**Work required**
Quote all of the following material word for word, leaving nothing out.

**Data provided**
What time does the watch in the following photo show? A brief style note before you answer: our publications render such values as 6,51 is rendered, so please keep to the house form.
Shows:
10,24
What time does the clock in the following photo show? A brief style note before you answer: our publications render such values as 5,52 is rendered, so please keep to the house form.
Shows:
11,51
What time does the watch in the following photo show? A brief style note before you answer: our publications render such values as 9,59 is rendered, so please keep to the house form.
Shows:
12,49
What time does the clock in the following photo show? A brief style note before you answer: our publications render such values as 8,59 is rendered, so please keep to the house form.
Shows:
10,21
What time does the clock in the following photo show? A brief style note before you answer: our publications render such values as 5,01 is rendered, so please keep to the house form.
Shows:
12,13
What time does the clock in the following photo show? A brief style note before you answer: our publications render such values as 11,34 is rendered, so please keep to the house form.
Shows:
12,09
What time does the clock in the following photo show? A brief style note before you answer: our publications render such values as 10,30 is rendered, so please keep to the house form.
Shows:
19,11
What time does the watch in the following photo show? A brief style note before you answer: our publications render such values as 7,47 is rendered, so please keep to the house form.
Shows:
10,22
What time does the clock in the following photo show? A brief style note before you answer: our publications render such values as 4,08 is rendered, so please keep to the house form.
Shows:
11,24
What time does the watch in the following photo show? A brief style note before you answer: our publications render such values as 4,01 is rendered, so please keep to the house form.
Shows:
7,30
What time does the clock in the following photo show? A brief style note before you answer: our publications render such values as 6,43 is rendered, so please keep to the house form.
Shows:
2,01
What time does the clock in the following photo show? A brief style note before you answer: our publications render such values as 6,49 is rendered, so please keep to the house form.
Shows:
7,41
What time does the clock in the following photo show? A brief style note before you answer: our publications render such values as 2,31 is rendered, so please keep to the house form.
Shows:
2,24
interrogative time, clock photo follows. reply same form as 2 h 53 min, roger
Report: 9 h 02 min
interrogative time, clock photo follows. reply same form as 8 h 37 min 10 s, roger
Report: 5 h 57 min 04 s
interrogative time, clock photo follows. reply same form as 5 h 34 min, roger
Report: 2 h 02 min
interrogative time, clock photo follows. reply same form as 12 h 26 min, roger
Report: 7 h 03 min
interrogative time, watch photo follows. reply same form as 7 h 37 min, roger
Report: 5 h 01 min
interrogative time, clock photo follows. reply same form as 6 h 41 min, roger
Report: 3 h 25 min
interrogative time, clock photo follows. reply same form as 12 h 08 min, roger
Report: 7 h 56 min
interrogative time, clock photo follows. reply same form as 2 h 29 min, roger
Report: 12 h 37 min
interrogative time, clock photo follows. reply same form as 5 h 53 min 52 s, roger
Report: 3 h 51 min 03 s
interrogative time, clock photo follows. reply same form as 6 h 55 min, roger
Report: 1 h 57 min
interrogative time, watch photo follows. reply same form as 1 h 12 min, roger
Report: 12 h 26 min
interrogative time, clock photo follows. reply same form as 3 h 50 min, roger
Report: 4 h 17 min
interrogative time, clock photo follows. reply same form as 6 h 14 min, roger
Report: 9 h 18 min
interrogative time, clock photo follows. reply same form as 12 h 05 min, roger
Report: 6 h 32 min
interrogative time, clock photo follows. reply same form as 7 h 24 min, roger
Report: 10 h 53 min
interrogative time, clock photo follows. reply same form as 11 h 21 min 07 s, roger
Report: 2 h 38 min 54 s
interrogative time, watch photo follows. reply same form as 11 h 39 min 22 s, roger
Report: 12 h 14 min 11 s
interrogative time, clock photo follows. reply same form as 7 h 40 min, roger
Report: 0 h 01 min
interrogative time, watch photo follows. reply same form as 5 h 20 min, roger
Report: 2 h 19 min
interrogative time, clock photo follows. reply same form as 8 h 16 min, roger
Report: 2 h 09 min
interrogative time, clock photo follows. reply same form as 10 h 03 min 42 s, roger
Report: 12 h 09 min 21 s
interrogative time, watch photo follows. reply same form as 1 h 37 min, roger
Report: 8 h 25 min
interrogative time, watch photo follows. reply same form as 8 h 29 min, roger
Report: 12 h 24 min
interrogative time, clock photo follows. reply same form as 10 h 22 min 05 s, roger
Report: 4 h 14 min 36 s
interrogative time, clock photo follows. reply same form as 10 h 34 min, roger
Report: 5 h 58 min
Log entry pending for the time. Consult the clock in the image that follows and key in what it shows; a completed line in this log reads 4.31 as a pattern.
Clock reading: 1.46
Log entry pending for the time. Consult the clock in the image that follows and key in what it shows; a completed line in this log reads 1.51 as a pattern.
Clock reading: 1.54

**Task solution**
What time does the watch in the following photo show? A brief style note before you answer: our publications render such values as 6,51 is rendered, so please keep to the house form.
Shows:
10,24
What time does the clock in the following photo show? A brief style note before you answer: our publications render such values as 5,52 is rendered, so please keep to the house form.
Shows:
11,51
What time does the watch in the following photo show? A brief style note before you answer: our publications render such values as 9,59 is rendered, so please keep to the house form.
Shows:
12,49
What time does the clock in the following photo show? A brief style note before you answer: our publications render such values as 8,59 is rendered, so please keep to the house form.
Shows:
10,21
What time does the clock in the following photo show? A brief style note before you answer: our publications render such values as 5,01 is rendered, so please keep to the house form.
Shows:
12,13
What time does the clock in the following photo show? A brief style note before you answer: our publications render such values as 11,34 is rendered, so please keep to the house form.
Shows:
12,09
What time does the clock in the following photo show? A brief style note before you answer: our publications render such values as 10,30 is rendered, so please keep to the house form.
Shows:
19,11
What time does the watch in the following photo show? A brief style note before you answer: our publications render such values as 7,47 is rendered, so please keep to the house form.
Shows:
10,22
What time does the clock in the following photo show? A brief style note before you answer: our publications render such values as 4,08 is rendered, so please keep to the house form.
Shows:
11,24
What time does the watch in the following photo show? A brief style note before you answer: our publications render such values as 4,01 is rendered, so please keep to the house form.
Shows:
7,30
What time does the clock in the following photo show? A brief style note before you answer: our publications render such values as 6,43 is rendered, so please keep to the house form.
Shows:
2,01
What time does the clock in the following photo show? A brief style note before you answer: our publications render such values as 6,49 is rendered, so please keep to the house form.
Shows:
7,41
What time does the clock in the following photo show? A brief style note before you answer: our publications render such values as 2,31 is rendered, so please keep to the house form.
Shows:
2,24
interrogative time, clock photo follows. reply same form as 2 h 53 min, roger
Report: 9 h 02 min
interrogative time, clock photo follows. reply same form as 8 h 37 min 10 s, roger
Report: 5 h 57 min 04 s
interrogative time, clock photo follows. reply same form as 5 h 34 min, roger
Report: 2 h 02 min
interrogative time, clock photo follows. reply same form as 12 h 26 min, roger
Report: 7 h 03 min
interrogative time, watch photo follows. reply same form as 7 h 37 min, roger
Report: 5 h 01 min
interrogative time, clock photo follows. reply same form as 6 h 41 min, roger
Report: 3 h 25 min
interrogative time, clock photo follows. reply same form as 12 h 08 min, roger
Report: 7 h 56 min
interrogative time, clock photo follows. reply same form as 2 h 29 min, roger
Report: 12 h 37 min
interrogative time, clock photo follows. reply same form as 5 h 53 min 52 s, roger
Report: 3 h 51 min 03 s
interrogative time, clock photo follows. reply same form as 6 h 55 min, roger
Report: 1 h 57 min
interrogative time, watch photo follows. reply same form as 1 h 12 min, roger
Report: 12 h 26 min
interrogative time, clock photo follows. reply same form as 3 h 50 min, roger
Report: 4 h 17 min
interrogative time, clock photo follows. reply same form as 6 h 14 min, roger
Report: 9 h 18 min
interrogative time, clock photo follows. reply same form as 12 h 05 min, roger
Report: 6 h 32 min
interrogative time, clock photo follows. reply same form as 7 h 24 min, roger
Report: 10 h 53 min
interrogative time, clock photo follows. reply same form as 11 h 21 min 07 s, roger
Report: 2 h 38 min 54 s
interrogative time, watch photo follows. reply same form as 11 h 39 min 22 s, roger
Report: 12 h 14 min 11 s
interrogative time, clock photo follows. reply same form as 7 h 40 min, roger
Report: 0 h 01 min
interrogative time, watch photo follows. reply same form as 5 h 20 min, roger
Report: 2 h 19 min
interrogative time, clock photo follows. reply same form as 8 h 16 min, roger
Report: 2 h 09 min
interrogative time, clock photo follows. reply same form as 10 h 03 min 42 s, roger
Report: 12 h 09 min 21 s
interrogative time, watch photo follows. reply same form as 1 h 37 min, roger
Report: 8 h 25 min
interrogative time, watch photo follows. reply same form as 8 h 29 min, roger
Report: 12 h 24 min
interrogative time, clock photo follows. reply same form as 10 h 22 min 05 s, roger
Report: 4 h 14 min 36 s
interrogative time, clock photo follows. reply same form as 10 h 34 min, roger
Report: 5 h 58 min
Log entry pending for the time. Consult the clock in the image that follows and key in what it shows; a completed line in this log reads 4.31 as a pattern.
Clock reading: 1.46
Log entry pending for the time. Consult the clock in the image that follows and key in what it shows; a completed line in this log reads 1.51 as a pattern.
Clock reading: 1.54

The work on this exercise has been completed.